Justice Minister Andrew Little has introduced the New Zealand Bill of Rights (Declarations of Inconsistency) Amendment Bill to Parliament.
The objective of the bill is to help provide a mechanism for the Executive and House of Representatives to consider, and, if they think fit, respond to, a declaration of inconsistency made under the New Zealand Bill of Rights Act 1990 or the Human Rights Act 1993.
The Human Rights Act 1993 empowers the Human Rights Review Tribunal to declare an Act to be inconsistent with the right to be free from discrimination affirmed in section 19 of the Bill of Rights Act.
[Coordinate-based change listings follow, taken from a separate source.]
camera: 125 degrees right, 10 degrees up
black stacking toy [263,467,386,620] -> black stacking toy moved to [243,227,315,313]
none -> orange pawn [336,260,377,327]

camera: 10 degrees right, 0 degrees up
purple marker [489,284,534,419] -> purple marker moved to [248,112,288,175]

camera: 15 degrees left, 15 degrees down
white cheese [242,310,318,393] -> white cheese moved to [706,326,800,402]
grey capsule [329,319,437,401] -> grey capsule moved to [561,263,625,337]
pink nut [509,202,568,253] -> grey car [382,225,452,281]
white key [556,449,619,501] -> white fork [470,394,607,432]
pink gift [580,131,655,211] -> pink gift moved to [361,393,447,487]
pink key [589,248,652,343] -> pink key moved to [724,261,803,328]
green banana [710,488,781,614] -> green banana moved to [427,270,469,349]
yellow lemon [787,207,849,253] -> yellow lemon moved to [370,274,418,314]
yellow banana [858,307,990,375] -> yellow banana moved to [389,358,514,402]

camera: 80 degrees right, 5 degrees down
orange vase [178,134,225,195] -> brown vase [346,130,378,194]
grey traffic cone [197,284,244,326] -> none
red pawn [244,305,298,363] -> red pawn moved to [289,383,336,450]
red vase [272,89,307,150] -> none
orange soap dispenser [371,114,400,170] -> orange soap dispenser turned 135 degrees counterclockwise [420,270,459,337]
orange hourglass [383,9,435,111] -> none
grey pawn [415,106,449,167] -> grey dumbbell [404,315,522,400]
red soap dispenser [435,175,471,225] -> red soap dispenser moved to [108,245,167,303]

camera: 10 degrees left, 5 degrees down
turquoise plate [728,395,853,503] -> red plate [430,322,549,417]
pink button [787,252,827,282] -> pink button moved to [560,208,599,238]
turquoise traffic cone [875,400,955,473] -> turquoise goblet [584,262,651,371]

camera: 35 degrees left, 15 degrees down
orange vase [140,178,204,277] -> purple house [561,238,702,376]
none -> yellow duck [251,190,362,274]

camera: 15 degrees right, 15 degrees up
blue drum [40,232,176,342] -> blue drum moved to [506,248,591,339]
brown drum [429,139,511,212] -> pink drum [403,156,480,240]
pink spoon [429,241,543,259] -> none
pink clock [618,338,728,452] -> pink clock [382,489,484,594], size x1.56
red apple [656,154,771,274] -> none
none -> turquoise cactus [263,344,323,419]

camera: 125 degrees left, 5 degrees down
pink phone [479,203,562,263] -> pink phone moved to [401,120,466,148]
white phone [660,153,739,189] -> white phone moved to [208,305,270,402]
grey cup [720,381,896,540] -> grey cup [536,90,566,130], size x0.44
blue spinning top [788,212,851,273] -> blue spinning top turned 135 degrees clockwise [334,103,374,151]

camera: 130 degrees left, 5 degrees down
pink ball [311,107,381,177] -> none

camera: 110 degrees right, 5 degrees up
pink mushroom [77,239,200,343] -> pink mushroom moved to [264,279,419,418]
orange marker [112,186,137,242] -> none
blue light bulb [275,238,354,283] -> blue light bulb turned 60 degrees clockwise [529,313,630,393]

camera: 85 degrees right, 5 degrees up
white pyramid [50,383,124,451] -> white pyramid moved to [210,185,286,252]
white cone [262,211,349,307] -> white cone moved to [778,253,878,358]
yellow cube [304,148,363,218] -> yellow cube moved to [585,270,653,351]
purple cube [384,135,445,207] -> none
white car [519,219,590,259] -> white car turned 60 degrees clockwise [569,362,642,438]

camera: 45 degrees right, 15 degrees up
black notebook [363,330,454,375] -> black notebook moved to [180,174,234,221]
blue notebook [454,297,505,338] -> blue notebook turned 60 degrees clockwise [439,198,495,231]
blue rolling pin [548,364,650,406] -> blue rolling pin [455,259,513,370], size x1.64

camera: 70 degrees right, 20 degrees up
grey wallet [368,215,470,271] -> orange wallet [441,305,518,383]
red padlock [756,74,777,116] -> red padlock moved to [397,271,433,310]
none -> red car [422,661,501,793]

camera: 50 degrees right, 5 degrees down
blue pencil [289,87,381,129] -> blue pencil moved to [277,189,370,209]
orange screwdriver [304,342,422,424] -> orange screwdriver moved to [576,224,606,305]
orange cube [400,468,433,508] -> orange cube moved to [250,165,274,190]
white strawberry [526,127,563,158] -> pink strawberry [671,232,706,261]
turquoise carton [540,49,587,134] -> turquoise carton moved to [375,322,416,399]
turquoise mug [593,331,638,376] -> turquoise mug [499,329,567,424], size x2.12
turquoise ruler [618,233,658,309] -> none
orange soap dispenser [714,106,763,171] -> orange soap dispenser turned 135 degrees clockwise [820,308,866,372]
Until recently, it has been less clear whether the courts can make declarations of inconsistency in respect of other rights affirmed in the Bill of Rights. This was settled in November 2018 when the Supreme Court, in Attorney-General v Taylor  NZSC 104;  1 NZLR 213, determined that the senior courts have the power to issue a declaration of inconsistency under the Bill of Rights Act.
Before the Supreme Court decision in Taylor, Cabinet had agreed in principle to amend the NZBORA to provide for declarations of inconsistency made by the senior courts.
The bill which has been introduced requires the Attorney-General to present to the House a report on a declaration of inconsistency. It does not, however, prescribe the process the House of Representatives must embark on, as that is deemed to be a matter properly for Parliament. The bill also does not amend or alter the power of the senior courts to grant relief, including making declarations of inconsistency under the Bill of Rights Act.
The explanatory note to the bill says how, and when, the House of Representatives responds is for it to determine, and prescribe, by adoption of appropriate Standing Orders. It says the Minister of Justice will propose that the Standing Orders Committee consider potential changes to the Standing Orders.